I've always hated that you had to press ENTER after an opening brace to get
it to do the right thing... Kawa did this better (may it rest in well
deserved peace)... the moment you typed the opening brace, it positioned it
properly according to your coding style. So if your style was "opening
braces on the next line", then you could just type this:
if (foo == bar){dosomething();}
And it would look like this:
if (foo == bar)
{
dosomething();
}
It was great... dynamic formatting/layout as you typed. I loved it. And I
miss it. The automatically adding the closing braces/parens is nice, imho,
but it's only the first half of the feature... a partial implementation. I
hope the next version of IDEA goes the rest of the way...

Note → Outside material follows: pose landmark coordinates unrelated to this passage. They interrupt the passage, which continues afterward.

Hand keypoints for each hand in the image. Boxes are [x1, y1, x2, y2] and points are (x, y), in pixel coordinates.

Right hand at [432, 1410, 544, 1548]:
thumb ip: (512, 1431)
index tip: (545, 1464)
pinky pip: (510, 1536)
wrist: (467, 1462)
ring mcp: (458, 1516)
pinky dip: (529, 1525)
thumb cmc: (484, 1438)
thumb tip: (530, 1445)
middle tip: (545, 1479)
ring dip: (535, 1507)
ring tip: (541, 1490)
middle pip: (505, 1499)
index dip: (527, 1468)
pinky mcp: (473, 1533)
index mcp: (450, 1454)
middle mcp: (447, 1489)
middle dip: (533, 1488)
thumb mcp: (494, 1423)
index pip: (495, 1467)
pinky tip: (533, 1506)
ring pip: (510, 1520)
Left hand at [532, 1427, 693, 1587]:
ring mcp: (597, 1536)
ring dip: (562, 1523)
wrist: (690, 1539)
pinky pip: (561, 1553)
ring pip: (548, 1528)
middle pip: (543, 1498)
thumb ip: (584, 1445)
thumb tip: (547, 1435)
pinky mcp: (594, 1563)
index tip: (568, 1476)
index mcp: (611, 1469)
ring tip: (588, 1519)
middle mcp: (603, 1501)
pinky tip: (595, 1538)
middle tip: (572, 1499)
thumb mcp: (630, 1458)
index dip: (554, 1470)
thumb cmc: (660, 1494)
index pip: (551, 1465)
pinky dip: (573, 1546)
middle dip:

"Sam Wilson" <[EMAIL PROTECTED]> wrote in message
news:[EMAIL PROTECTED]...
> I've been working with 644 for a bit now, and one of the things I really
> like is that when IntelliJ completes code for me it allows me to type over
> the code completed. For instance, in the case of an if statement, if I
type:
>
> if(
>
> then IntelliJ prints this out:
>
> if(<caret>)
>
> And then I fill in the test expression:
>
> if(x==y<caret>)
>
> And if the next key I hit is ")" out of habit, IntelliJ is IntelliJent
> enough to "type over" the ).
>
> What would be really cool is if IntelliJ went one step further and
actually
> put the braces in according to my coding style and place the caret inside
> the braces as in:
>
> if(x==y) {
> <caret>
> }
>
> Does this makes sense? Would anyone else find this useful?